Prince Humphry’s face expressed wonderment as well as admiration.

“I have been utterly mistaken in him,”--he confessed,--“Or else,
something has greatly changed his ideas. I should never have deemed him
capable of running so much risk of his position, or of showing so much
heroism, candour and self-sacrifice. All my life I have been accustomed
to see him more or less indifferent to everything but his own pleasure,
and more or less careless of the griefs of others; but now it seems
as if he had kept himself back on purpose, only to declare his true
character more openly and boldly in the end!”

Gloria read on, with eagerness and interest, till she came to the
King’s ‘manifesto’ regarding his son’s marriage with ‘a daughter of the
People.’ She pointed to this expression with the tapering, rosy point of
her delicate little finger.

“That is me!” she said; “I _am_ a daughter of the People! I am proud of
the name!”

“You are my wife!” said the Prince; “And you are Crown Princess of the

She looked meditative.

“I am not sure I like that title so well!” she said surveying him archly
under the shadow of her long lashes; “Indeed--if _you_ were not Crown
Prince,--I should not like it at all!”

Prince Humphry smiled, and tenderly touched the scarlet passion-flowers
in her hair.

“But as I am Crown Prince, you will try to put up with it, my Gloria!”
 and he kissed her again. “We must return home, Sweetheart!--and as
speedily as possible,--though I am sorry our restful honey-time is

Gloria looked wistfully around her,--over the long smooth undulating
lawns, the thickets of myrtle and orange, the lovely deep groves of
trees, and away to the peaks of the distant dark blue hills, over which
a great golden moon was slowly rising.

“I am sorry too!” she said; “I could live always like this, in peace
with you, far, far away from all the world! Hark!”

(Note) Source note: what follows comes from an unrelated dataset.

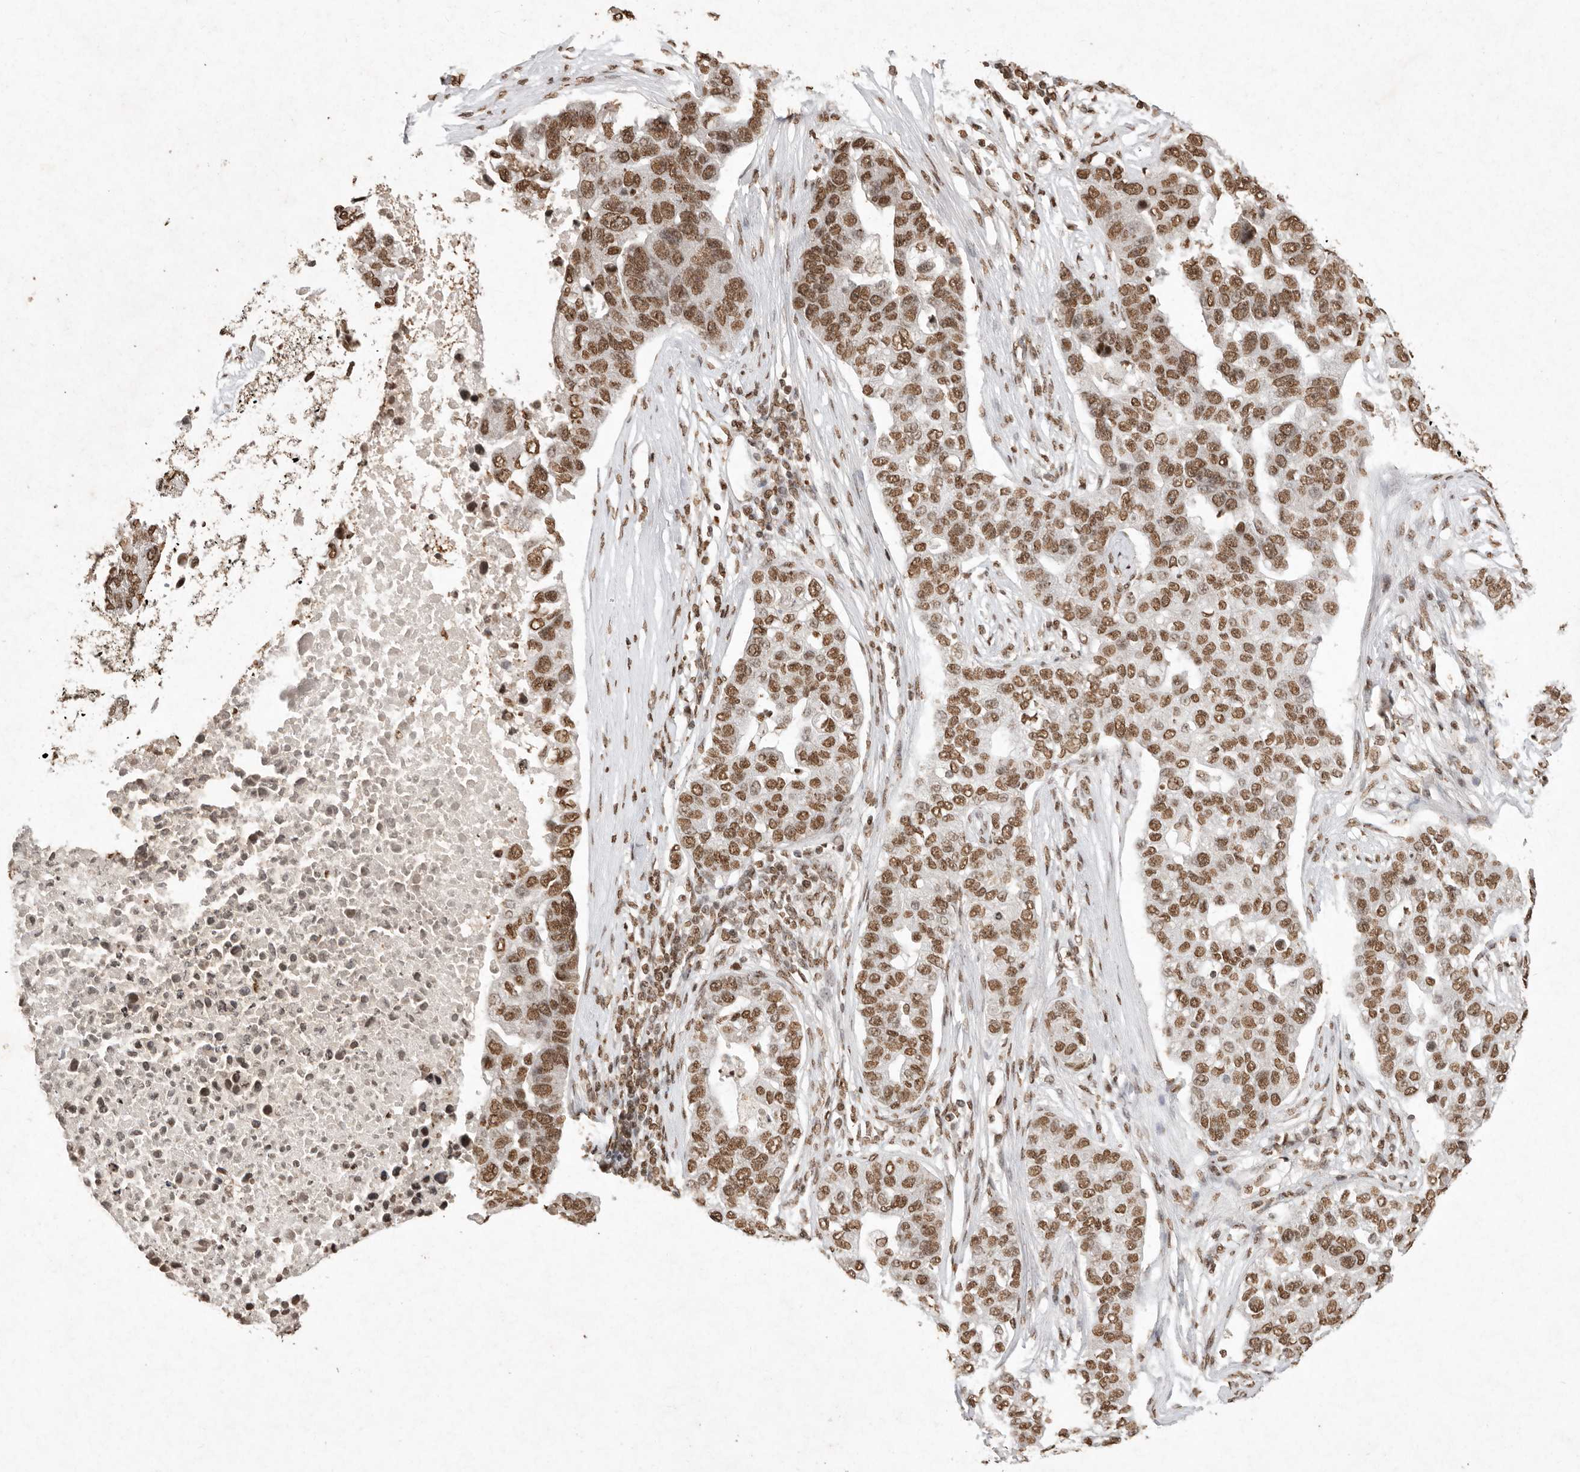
{"staining": {"intensity": "moderate", "quantity": ">75%", "location": "nuclear"}, "tissue": "pancreatic cancer", "cell_type": "Tumor cells", "image_type": "cancer", "snomed": [{"axis": "morphology", "description": "Adenocarcinoma, NOS"}, {"axis": "topography", "description": "Pancreas"}], "caption": "A brown stain highlights moderate nuclear expression of a protein in pancreatic cancer tumor cells.", "gene": "NKX3-2", "patient": {"sex": "female", "age": 61}}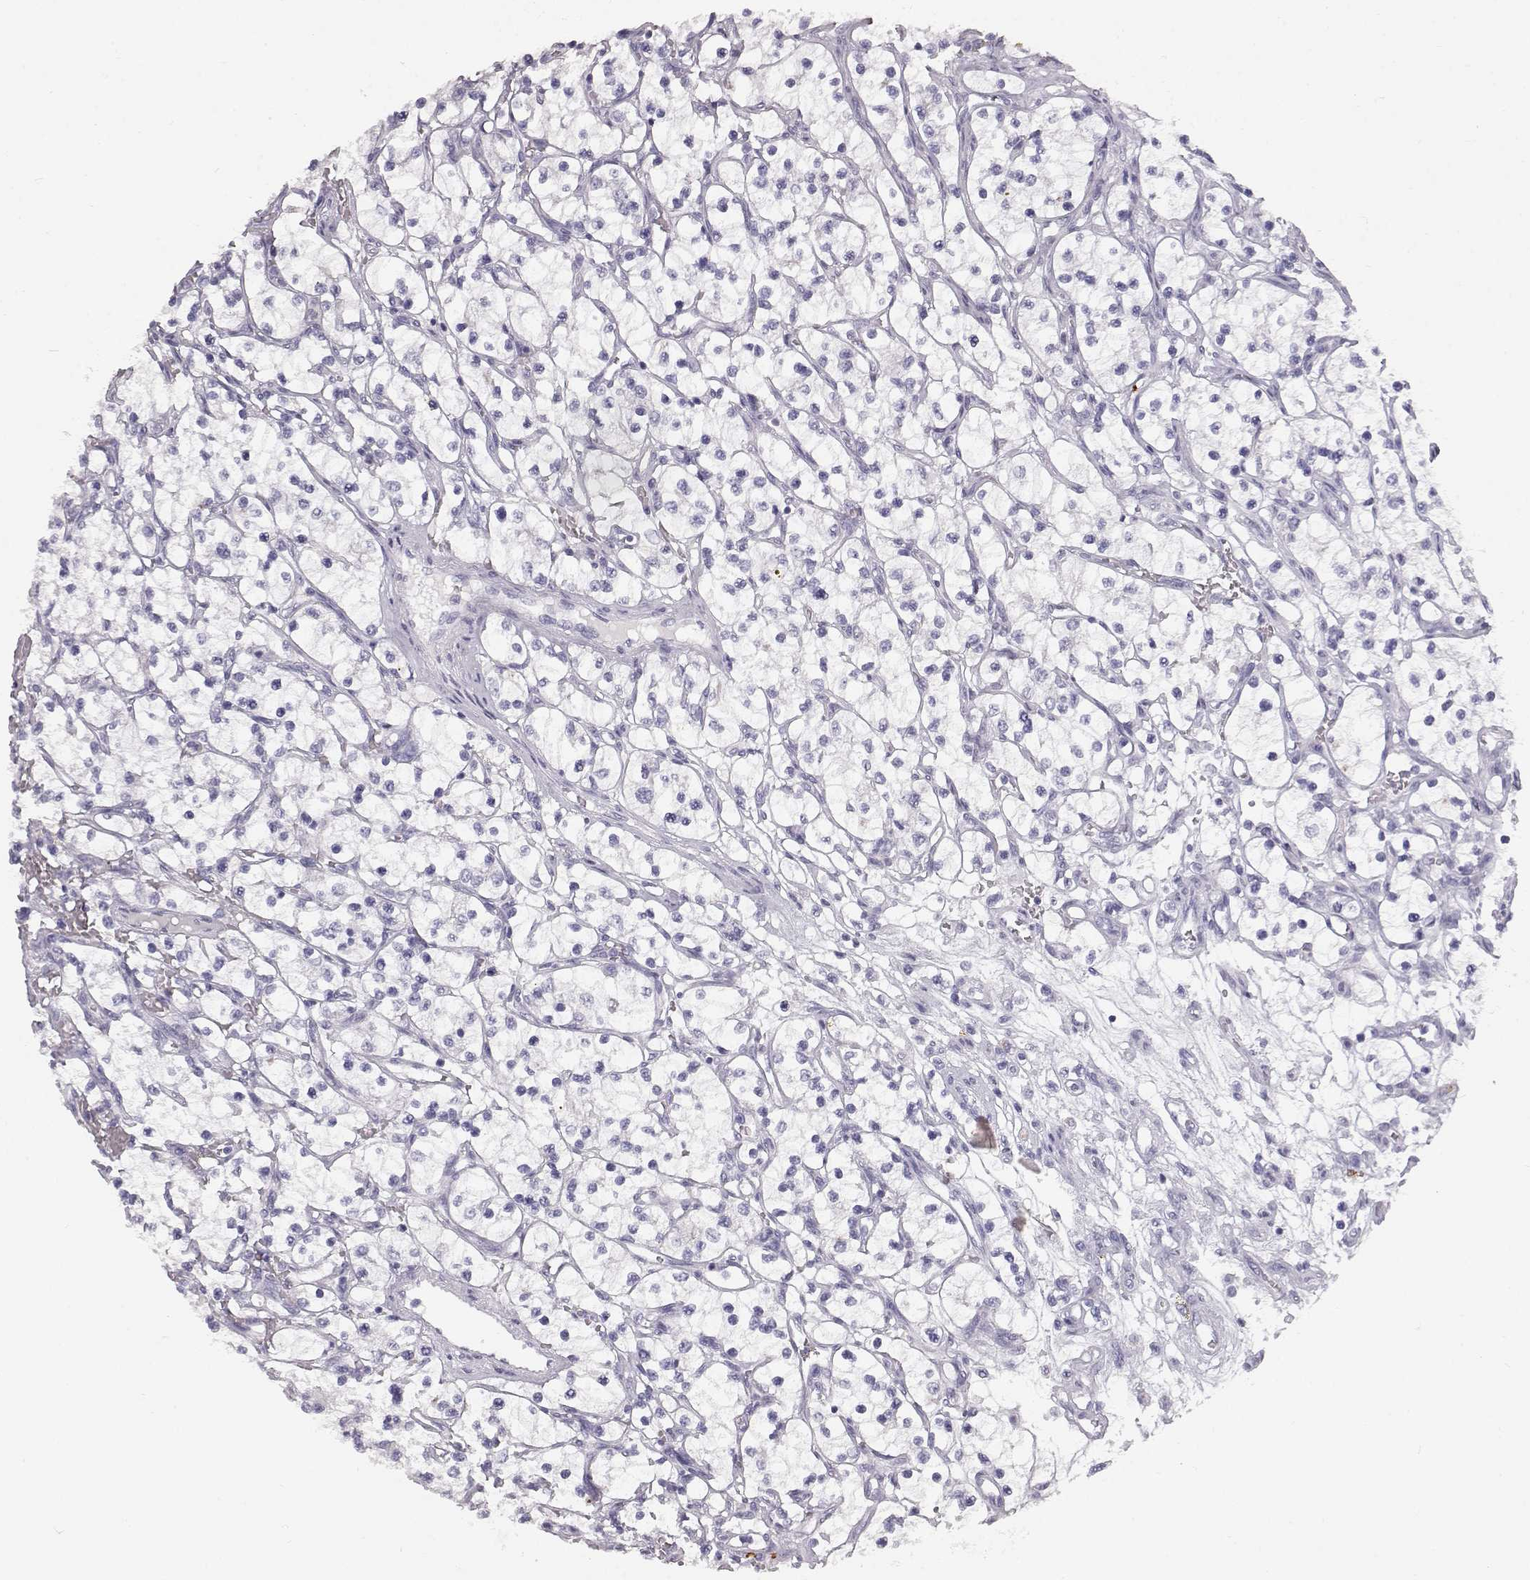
{"staining": {"intensity": "negative", "quantity": "none", "location": "none"}, "tissue": "renal cancer", "cell_type": "Tumor cells", "image_type": "cancer", "snomed": [{"axis": "morphology", "description": "Adenocarcinoma, NOS"}, {"axis": "topography", "description": "Kidney"}], "caption": "This is a micrograph of immunohistochemistry (IHC) staining of renal adenocarcinoma, which shows no expression in tumor cells.", "gene": "KRTAP16-1", "patient": {"sex": "female", "age": 69}}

She held up her hand to invite attention, as the delicious warble of a
nightingale, or ‘bul-bul’ broke the heated silence into liquid melody.
Her lover-husband took that little uplifted hand, and drawing it in his
own, kissed it fondly,--and so for a moment they were very quiet, while
the little brown bird of music poured from its palpitating throat a
cadence of heart-moving song. Gradually, the golden splendour of the
Indian moonlight widened through the trees, enveloping them in its clear
luminous radiance; and the two beautiful human creatures, gazing into
each other’s eyes with all the unspeakable rapture of a perfect love,
touched that wondrous height of pure mutual passion which makes things
temporal seem very far off, and things eternal very near.

“If life could always be like this,” murmured Gloria; “We should surely
understand God better! We should feel that He truly loved us, and wished
us to love each other! Ah, if only all the world were as happy as I am!”